If we wanted to use base $$10$$ then, $$\log_3(n^6) = 6\log_3(10)\log_{10}(n)$$ and then use eqn. 14 again to remove the $$\log_3$$ term. This produces

$\displaystyle \log_3(n^6) = 6 \log_{10}(10)\log_{10}(n)\;/\;\log_{10}(3) = 6 \log_{10}(n)\;/\;\log_{10}(3)$

He removes $$\displaystyle b=V\left(1-\frac{1}{n}\right)$$ of the beer on the first mouthful and then the volume is restored. The second mouthful removes the same volume, but removes only $$\displaystyle bV\left(1-\frac{1}{n}\right)=V\left(1-\frac{1}{n}\right)^2$$ of the beer because it has been diluted and only $$V(1-1/n)$$ is there initially.

By induction after $$n$$ mouthfuls the amount remaining is $$\displaystyle V\left(1-\frac{1}{n}\right)^N$$. As $$n \to \infty$$, this product is $$V/e$$, or $$0.368V$$, so surprisingly perhaps, he never drinks all his beer and $$209$$ of the $$568$$ ml remain.

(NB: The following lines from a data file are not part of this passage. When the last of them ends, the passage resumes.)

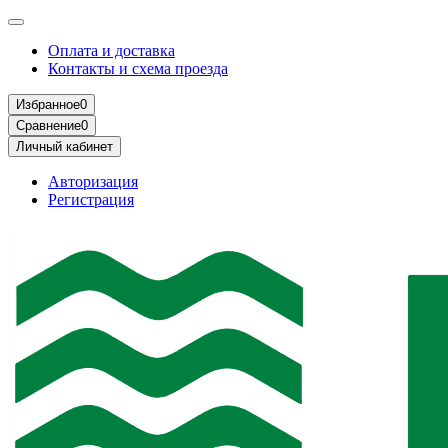
Оплата и доставка
Контакты и схема проезда
Избранное
0
Сравнение
0
Личный кабинет
Авторизация
Регистрация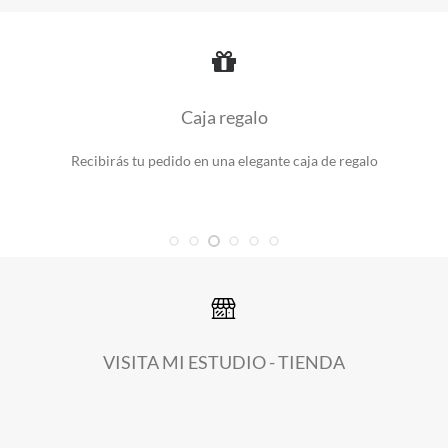
Caja regalo
Recibirás tu pedido en una elegante caja de regalo
VISITA MI ESTUDIO - TIENDA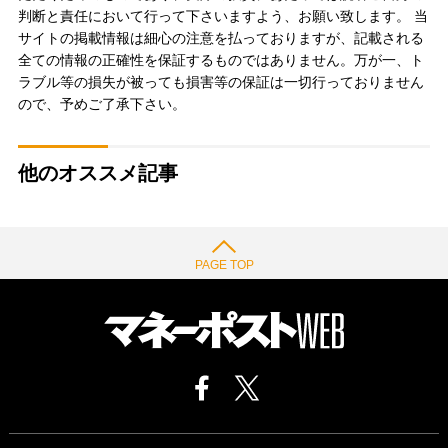
判断と責任において行って下さいますよう、お願い致します。 当
サイトの掲載情報は細心の注意を払っておりますが、記載される
全ての情報の正確性を保証するものではありません。万が一、ト
ラブル等の損失が被っても損害等の保証は一切行っておりません
ので、予めご了承下さい。
他のオススメ記事
PAGE TOP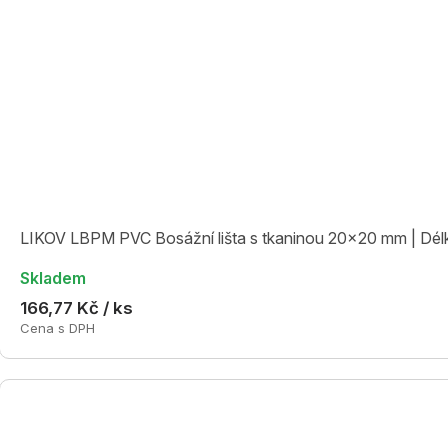
LIKOV LBPM PVC Bosážní lišta s tkaninou 20x20 mm | Dél
Skladem
166,77 Kč / ks
Cena s DPH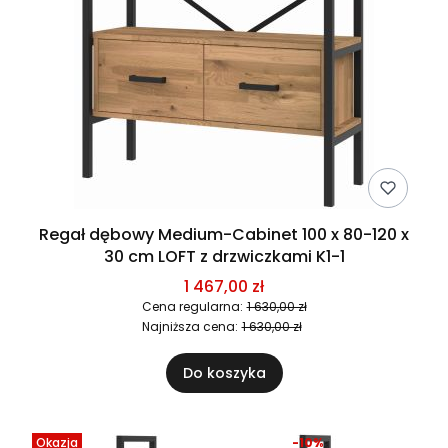
Regał dębowy Medium-Cabinet 100 x 80-120 x
30 cm LOFT z drzwiczkami K1-1
1 467,00 zł
Cena regularna:
1 630,00 zł
Najniższa cena:
1 630,00 zł
Do koszyka
Okazja
-10%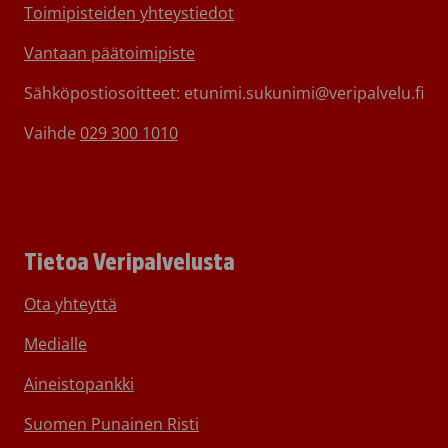
Toimipisteiden yhteystiedot
Vantaan päätoimipiste
Sähköpostiosoitteet: etunimi.sukunimi@veripalvelu.fi
Vaihde
029 300 1010
Tietoa Veripalvelusta
Ota yhteyttä
Medialle
Aineistopankki
Suomen Punainen Risti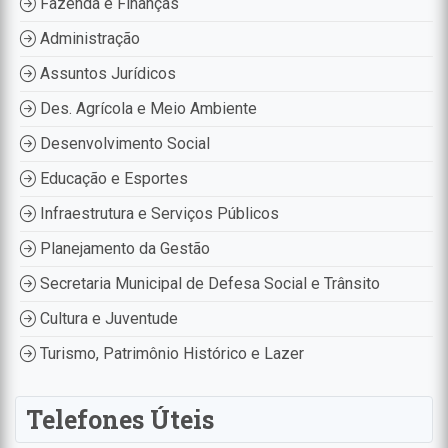
Fazenda e Finanças
Administração
Assuntos Jurídicos
Des. Agrícola e Meio Ambiente
Desenvolvimento Social
Educação e Esportes
Infraestrutura e Serviços Públicos
Planejamento da Gestão
Secretaria Municipal de Defesa Social e Trânsito
Cultura e Juventude
Turismo, Patrimônio Histórico e Lazer
Telefones Úteis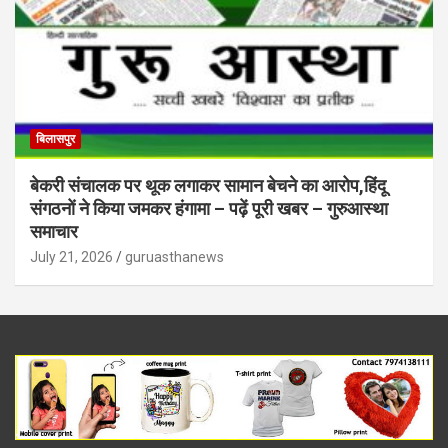
बिलासपुर
बेकरी संचालक पर थूक लगाकर सामान बेचने का आरोप,हिंदू
संगठनों ने किया जमकर हंगामा – पढ़ें पूरी खबर – गुरुआस्था
समाचार
July 21, 2026
guruasthanews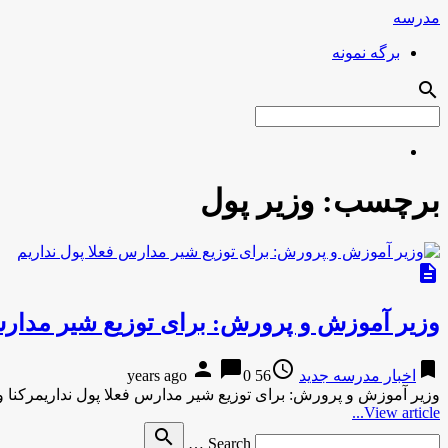
مدرسه
برگه نمونه
search
برچسب:
وزیر پول
description
وزیر آموزش و پرورش: برای توزیع شیر مدارس
person
chat_bubble
access_time
bookmark
اخبار مدرسه جدید
56 years ago
0
وزیر آموزش و پرورش: برای توزیع شیر مدارس فعلا پول نداریمرکنا
View article...
Search
search
Search …
for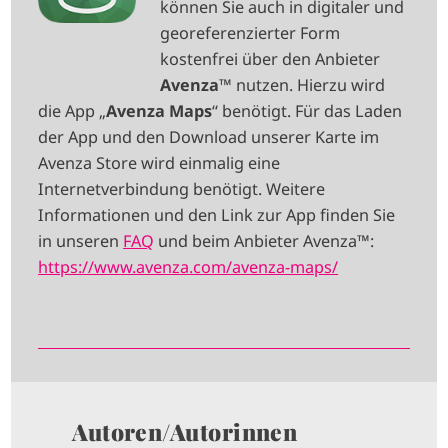
können Sie auch in digitaler und
G
georeferenzierter Form
E
kostenfrei über den Anbieter
Avenza
™ nutzen. Hierzu wird
die App „
Avenza Maps
“ benötigt. Für das Laden
der App und den Download unserer Karte im
Avenza Store wird einmalig eine
Internetverbindung benötigt. Weitere
Informationen und den Link zur App finden Sie
in unseren
FAQ
und beim Anbieter Avenza™:
https://www.avenza.com/avenza-maps/
Autoren/Autorinnen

The light transmitted after $$n$$ layers is to be found. If $$I_0$$ light is incident on a leaf, after 1 layer this transmits $$\displaystyle I_1=I_0\left( 1-\frac{\alpha A}{n} \right)$$ and after two layers $$\displaystyle I_2=I_0\left( 1-\frac{\alpha A}{n} \right)^2$$ and after $$n$$ layers $$\displaystyle I_n=I_0\left( 1-\frac{\alpha A}{n} \right)^n$$.
As $$n \to \infty$$ , the limit produces the exponential $$\displaystyle I_n = I_0e^{−\alpha A}$$ which is the familiar expression for the absorption of light by molecules and is called the Beer - Lambert law. This is often expressed as
$\displaystyle I_n = I_0e^{-\epsilon [C]L }$
where $$\epsilon$$ is the extinction coefficient ($$\mathrm{dm^3 \,mole^{-1}\, cm^{-1}}$$) of the molecule at the wavelength used, $$[C]$$ its concentration mole dm$$^{-3}$$ and absorption $$L$$ the path length (cm). The product $$\epsilon [C]L$$ is also called the optical density.